◆ Records for the task
-*-

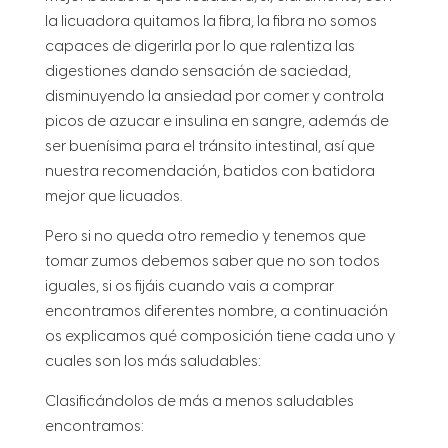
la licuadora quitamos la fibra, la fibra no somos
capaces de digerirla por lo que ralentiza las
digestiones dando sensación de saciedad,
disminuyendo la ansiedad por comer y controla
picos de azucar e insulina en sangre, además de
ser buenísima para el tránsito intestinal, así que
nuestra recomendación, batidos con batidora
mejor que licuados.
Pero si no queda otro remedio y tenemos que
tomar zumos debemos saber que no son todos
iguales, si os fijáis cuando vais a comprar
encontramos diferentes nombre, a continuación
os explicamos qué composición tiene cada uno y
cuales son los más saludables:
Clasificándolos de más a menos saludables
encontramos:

-*-

◆ Your instructions
Copy the text from each item above line for line, and leave the pictures out of your answer.

◆ Written reply
la licuadora quitamos la fibra, la fibra no somos
capaces de digerirla por lo que ralentiza las
digestiones dando sensación de saciedad,
disminuyendo la ansiedad por comer y controla
picos de azucar e insulina en sangre, además de
ser buenísima para el tránsito intestinal, así que
nuestra recomendación, batidos con batidora
mejor que licuados.
Pero si no queda otro remedio y tenemos que
tomar zumos debemos saber que no son todos
iguales, si os fijáis cuando vais a comprar
encontramos diferentes nombre, a continuación
os explicamos qué composición tiene cada uno y
cuales son los más saludables:
Clasificándolos de más a menos saludables
encontramos:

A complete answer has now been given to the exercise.